__Work to complete__:
Retype the records word for word, starting at the very beginning and ending at the line that contains "57: (141, 501)". Leave the pictures out of your copy.

__Raw data__:
BEGIN

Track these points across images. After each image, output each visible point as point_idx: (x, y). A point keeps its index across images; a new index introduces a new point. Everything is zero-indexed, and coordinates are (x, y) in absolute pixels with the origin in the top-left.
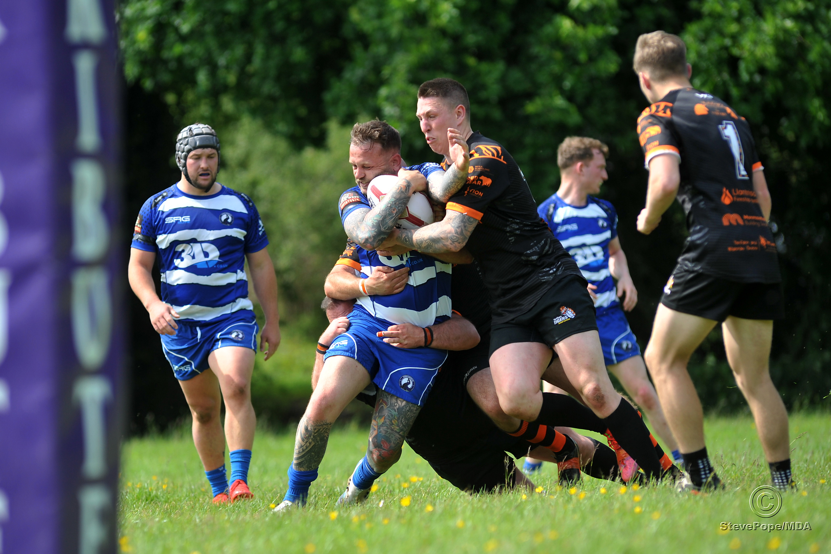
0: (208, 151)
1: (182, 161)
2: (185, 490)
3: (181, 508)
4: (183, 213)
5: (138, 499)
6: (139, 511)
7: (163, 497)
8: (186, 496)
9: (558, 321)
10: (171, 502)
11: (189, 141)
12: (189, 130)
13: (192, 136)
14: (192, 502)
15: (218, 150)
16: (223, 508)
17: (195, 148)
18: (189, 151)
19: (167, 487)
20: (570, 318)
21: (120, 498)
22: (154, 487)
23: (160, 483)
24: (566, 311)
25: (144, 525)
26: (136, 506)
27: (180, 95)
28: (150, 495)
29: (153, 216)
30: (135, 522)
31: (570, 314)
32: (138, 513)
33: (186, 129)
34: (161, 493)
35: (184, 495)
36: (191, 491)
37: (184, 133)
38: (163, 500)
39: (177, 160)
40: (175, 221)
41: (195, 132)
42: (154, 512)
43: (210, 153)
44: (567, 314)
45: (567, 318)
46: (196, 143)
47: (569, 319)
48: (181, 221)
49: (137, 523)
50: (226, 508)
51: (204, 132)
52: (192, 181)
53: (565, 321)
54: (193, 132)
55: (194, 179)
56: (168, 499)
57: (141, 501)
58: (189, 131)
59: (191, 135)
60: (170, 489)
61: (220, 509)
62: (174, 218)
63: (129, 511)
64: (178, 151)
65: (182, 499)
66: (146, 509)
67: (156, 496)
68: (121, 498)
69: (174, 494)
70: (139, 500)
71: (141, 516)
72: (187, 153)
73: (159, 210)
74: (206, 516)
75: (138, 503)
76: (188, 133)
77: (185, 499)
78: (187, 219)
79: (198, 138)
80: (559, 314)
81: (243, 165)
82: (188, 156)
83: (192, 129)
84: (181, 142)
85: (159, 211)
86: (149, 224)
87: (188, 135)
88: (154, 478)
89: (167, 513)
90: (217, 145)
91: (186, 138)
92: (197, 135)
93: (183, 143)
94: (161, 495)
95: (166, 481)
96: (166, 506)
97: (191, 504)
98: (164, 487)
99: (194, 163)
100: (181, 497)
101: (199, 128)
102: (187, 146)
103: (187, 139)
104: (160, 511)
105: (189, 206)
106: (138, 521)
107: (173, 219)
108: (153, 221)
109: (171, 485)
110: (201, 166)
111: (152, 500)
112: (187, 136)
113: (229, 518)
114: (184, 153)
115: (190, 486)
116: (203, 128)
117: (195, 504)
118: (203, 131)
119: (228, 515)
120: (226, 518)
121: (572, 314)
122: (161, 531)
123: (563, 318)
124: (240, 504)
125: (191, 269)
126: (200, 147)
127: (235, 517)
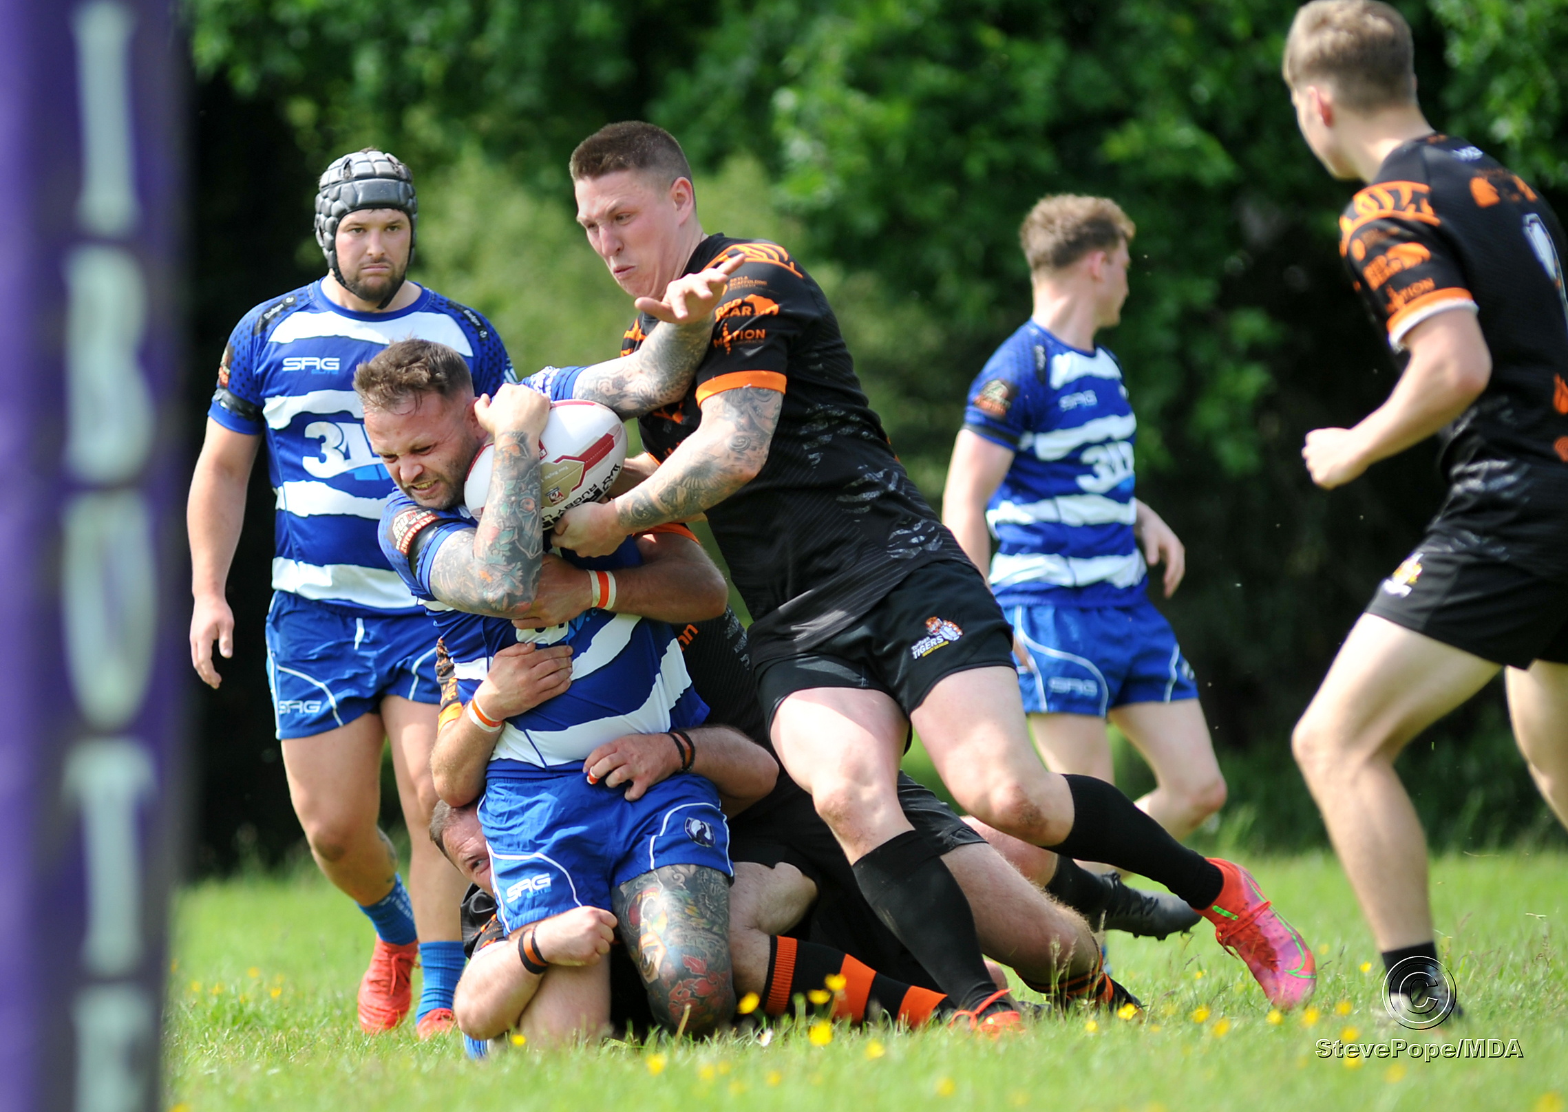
0: (385, 215)
1: (328, 236)
2: (320, 1002)
3: (313, 1043)
4: (325, 351)
5: (215, 1020)
6: (216, 1047)
7: (270, 1017)
8: (325, 1015)
9: (922, 648)
10: (289, 1028)
11: (342, 191)
12: (344, 166)
13: (348, 180)
14: (336, 1029)
15: (409, 213)
16: (408, 1043)
17: (355, 208)
18: (342, 214)
19: (282, 995)
20: (950, 641)
21: (174, 1018)
22: (250, 993)
23: (265, 985)
24: (939, 628)
25: (225, 1079)
26: (209, 1036)
27: (323, 102)
28: (241, 1011)
29: (255, 353)
30: (206, 1073)
31: (950, 632)
32: (215, 1053)
33: (340, 162)
34: (266, 1008)
35: (320, 1013)
36: (337, 1004)
37: (332, 174)
38: (272, 1023)
39: (318, 233)
40: (306, 367)
41: (357, 170)
42: (250, 1050)
43: (390, 220)
44: (941, 632)
45: (942, 640)
46: (356, 197)
47: (947, 643)
48: (318, 368)
49: (211, 1074)
50: (413, 1043)
51: (378, 171)
52: (348, 283)
53: (937, 647)
54: (353, 171)
55: (352, 278)
56: (284, 1021)
57: (221, 1023)
58: (345, 168)
59: (348, 178)
60: (287, 1000)
61: (401, 1045)
62: (304, 359)
63: (194, 1046)
64: (320, 213)
65: (315, 1021)
66: (233, 1043)
67: (257, 1015)
68: (177, 1018)
69: (296, 1010)
70: (217, 1022)
71: (221, 1060)
72: (336, 219)
73: (270, 340)
74: (367, 1062)
75: (214, 1029)
76: (342, 173)
77: (320, 1022)
78: (333, 365)
79: (361, 186)
80: (923, 634)
81: (465, 264)
82: (338, 225)
83: (351, 163)
84: (325, 192)
85: (272, 343)
86: (245, 369)
87: (342, 176)
88: (253, 974)
89: (279, 1053)
90: (407, 203)
91: (336, 183)
92: (359, 178)
93: (329, 195)
94: (268, 1012)
95: (278, 980)
96: (277, 1038)
97: (333, 1033)
98: (275, 994)
99: (352, 243)
100: (311, 1018)
101: (369, 161)
102: (338, 202)
103: (338, 187)
104: (264, 1048)
105: (340, 334)
106: (215, 1071)
107: (300, 362)
108: (255, 364)
109: (291, 991)
110: (369, 251)
111: (246, 1023)
112: (339, 179)
113: (419, 1067)
114: (332, 219)
115: (334, 993)
116: (376, 161)
117: (343, 1033)
118: (374, 169)
119: (418, 1057)
120: (414, 1065)
121: (954, 633)
122: (266, 1095)
123: (933, 642)
124: (448, 1034)
125: (343, 482)
126: (366, 206)
127: (433, 1065)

END

__Worked solution__:
Track these points across images. After each image, output each visible point as point_idx: (x, y). A point keeps its index across images; a new index introduces a new point. Everything is zero-indexed, and coordinates are (x, y) in absolute pixels with the origin in the top-left.
0: (208, 151)
1: (182, 161)
2: (185, 490)
3: (181, 508)
4: (183, 213)
5: (138, 499)
6: (139, 511)
7: (163, 497)
8: (186, 496)
9: (558, 321)
10: (171, 502)
11: (189, 141)
12: (189, 130)
13: (192, 136)
14: (192, 502)
15: (218, 150)
16: (223, 508)
17: (195, 148)
18: (189, 151)
19: (167, 487)
20: (570, 318)
21: (120, 498)
22: (154, 487)
23: (160, 483)
24: (566, 311)
25: (144, 525)
26: (136, 506)
27: (180, 95)
28: (150, 495)
29: (153, 216)
30: (135, 522)
31: (570, 314)
32: (138, 513)
33: (186, 129)
34: (161, 493)
35: (184, 495)
36: (191, 491)
37: (184, 133)
38: (163, 500)
39: (177, 160)
40: (175, 221)
41: (195, 132)
42: (154, 512)
43: (210, 153)
44: (567, 314)
45: (567, 318)
46: (196, 143)
47: (569, 319)
48: (181, 221)
49: (137, 523)
50: (226, 508)
51: (204, 132)
52: (192, 181)
53: (565, 321)
54: (193, 132)
55: (194, 179)
56: (168, 499)
57: (141, 501)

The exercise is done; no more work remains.